For Stellar it’s different because of point 1 above. We’re not trying to infer causation from timing
alone. We have the causal map. At the moment a fetch is initiated:
- The last event is known (buffered in the registry)
- The click that triggered the dispatch is known
- The source code tells us whether this event is expected to trigger a fetch at all
So the correlation isn’t a guess. It’s a match: “this fetch was predicted by the causal map, was initiated in the window established by this event, and the response matches the expected state transition.” Discrepancies from the expected map are themselves informative — unexpected fetches, missing state transitions, wrong deltas.
What this means for the data model
Section titled “What this means for the data model”An HTTP record shouldn’t be just:
{ method, url, status, duration, requestBody, responseBody, timestamp }It should be:
{ method, url, status, duration, requestBody, responseBody, timestamp, initiatingEvent?: string, // the event type in context when fetch was called initiatingClick?: string, // the click label, if within recency window resultingSnapshot?: string, // name + timestamp of the snapshot produced by this response}This makes the HTTP record a node in the causal graph, not just a log entry. The overlay can then render the graph: click → event → fetch → response → state delta.
The graph visualization
Section titled “The graph visualization”For a developer debugging “why is my state wrong after clicking Login?”, the graph view shows:
[click: "Login"] → [UserStore] login event dispatched → POST /api/auth (pending 240ms) → 200 OK → UserStore snapshot: { loggedIn: true, name: "Jeff G." }vs. a broken case:
[click: "Login"] → [UserStore] login event dispatched → POST /api/auth (pending 240ms) → 401 Unauthorized → [no state change recorded] ← error: expected snapshot not producedThe second case is only detectable as an error because we know from the source what should have happened. Generic tools would just show the 401. Stellar can show the 401 in context of the expected causal chain that was broken.

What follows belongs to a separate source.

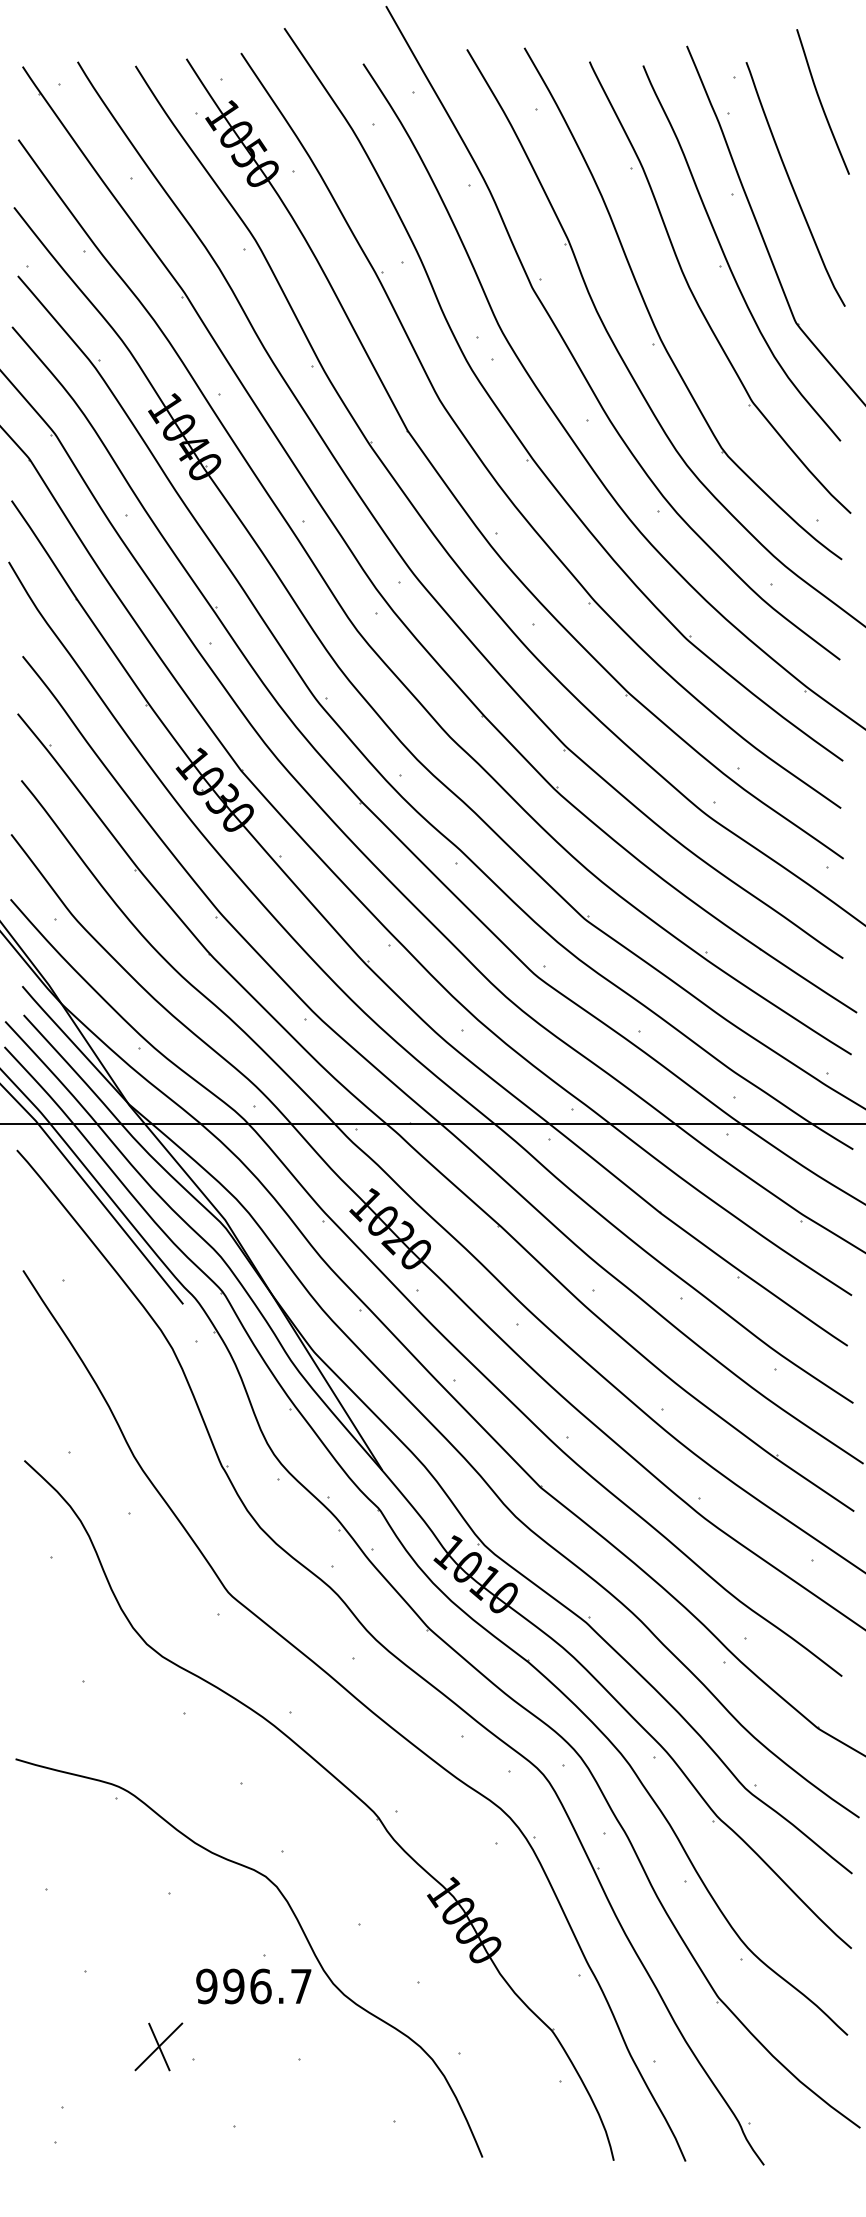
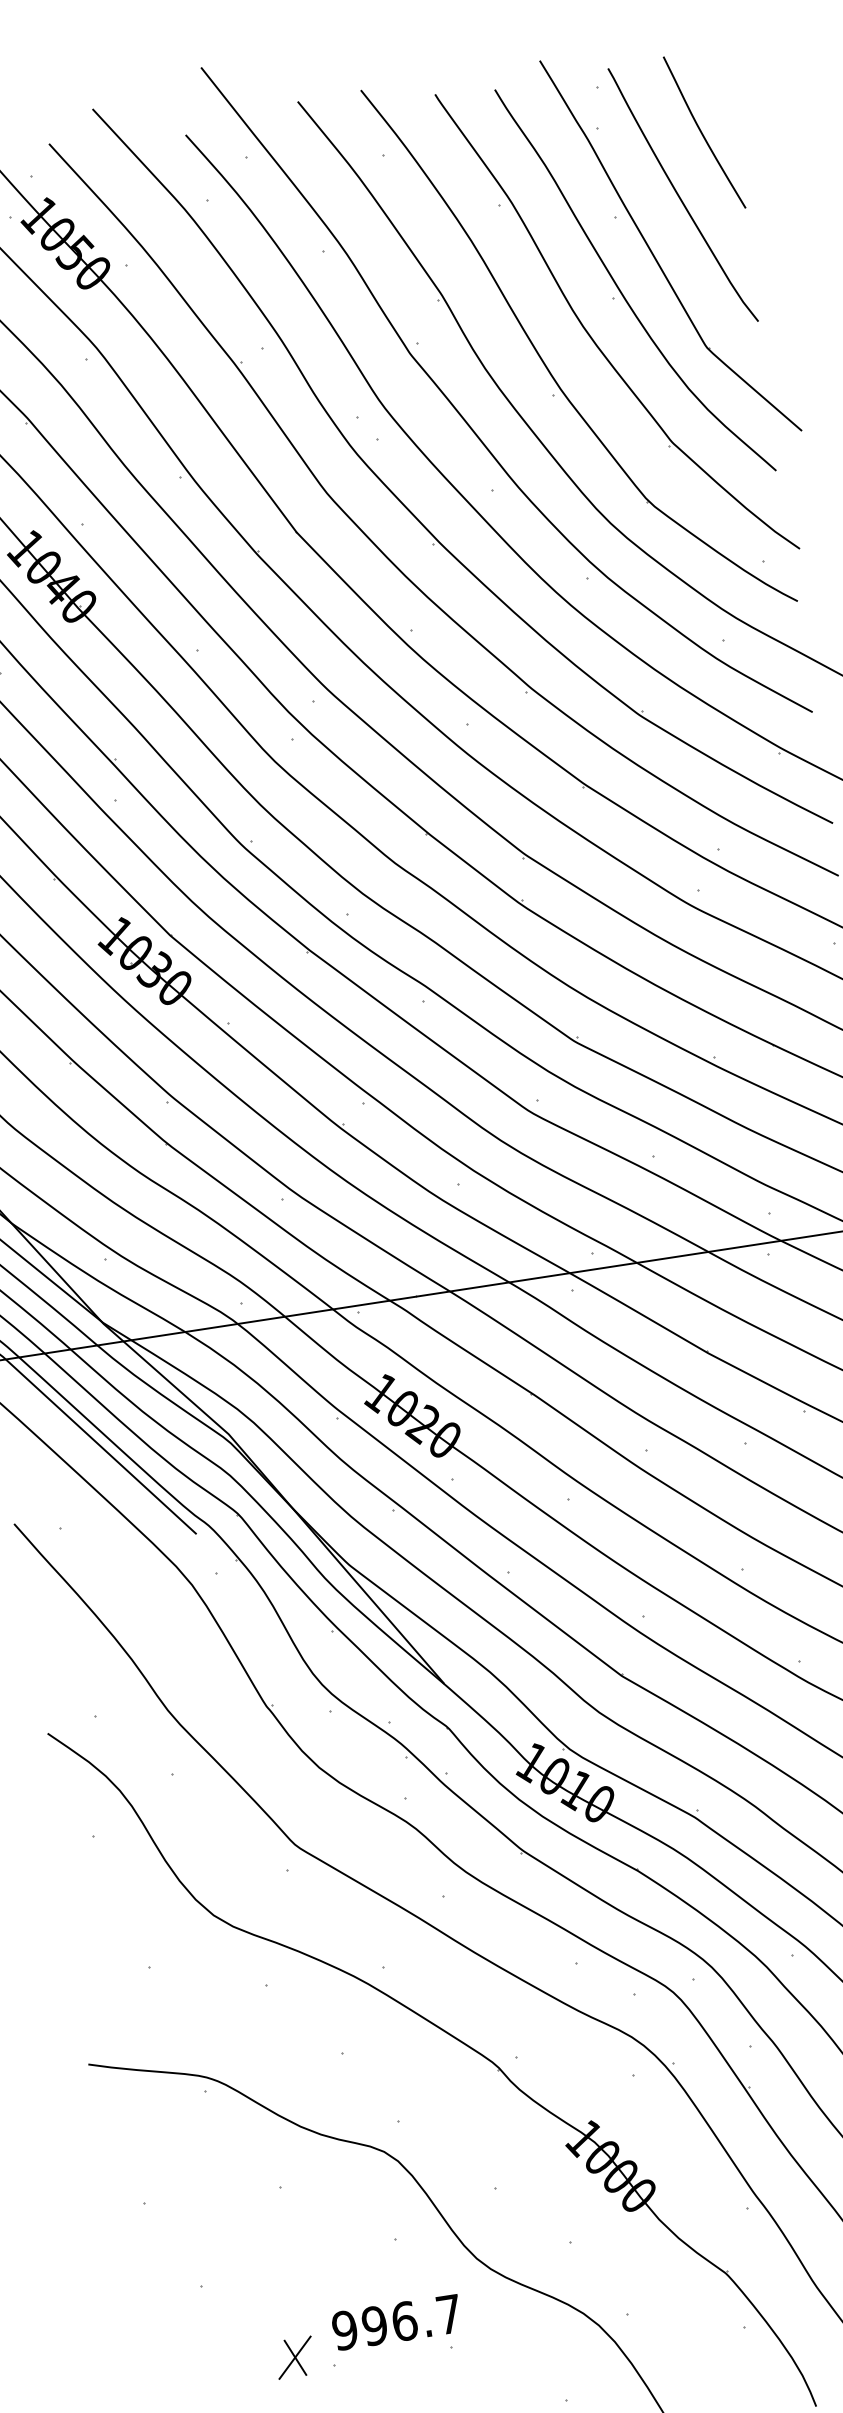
curve: (821, 101) -> (702, 132), moved
text: (253, 1986) -> (396, 2322), moved
part: (158, 2046) -> (294, 2357), size x0.71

The AI context implication
Section titled “The AI context implication”The snapshot format should eventually include causal provenance for recent state changes. Not just:
{ "state": { "loggedIn": true }, "trigger": "[User] login — click: \"Login\"" }But:
{ "state": { "loggedIn": true }, "trigger": "[User] login — click: \"Login\"", "causalChain": [ { "type": "click", "label": "Login" }, { "type": "event", "name": "[User] login" }, { "type": "http", "method": "POST", "url": "/api/auth", "status": 200, "duration": 240 } ]}An AI assistant receiving this snapshot can reason about “what caused this state” without being told. The data is self-describing about causation, not just about the current value.
This is design thinking, not a spec. The implementation will teach us things this document doesn’t know yet.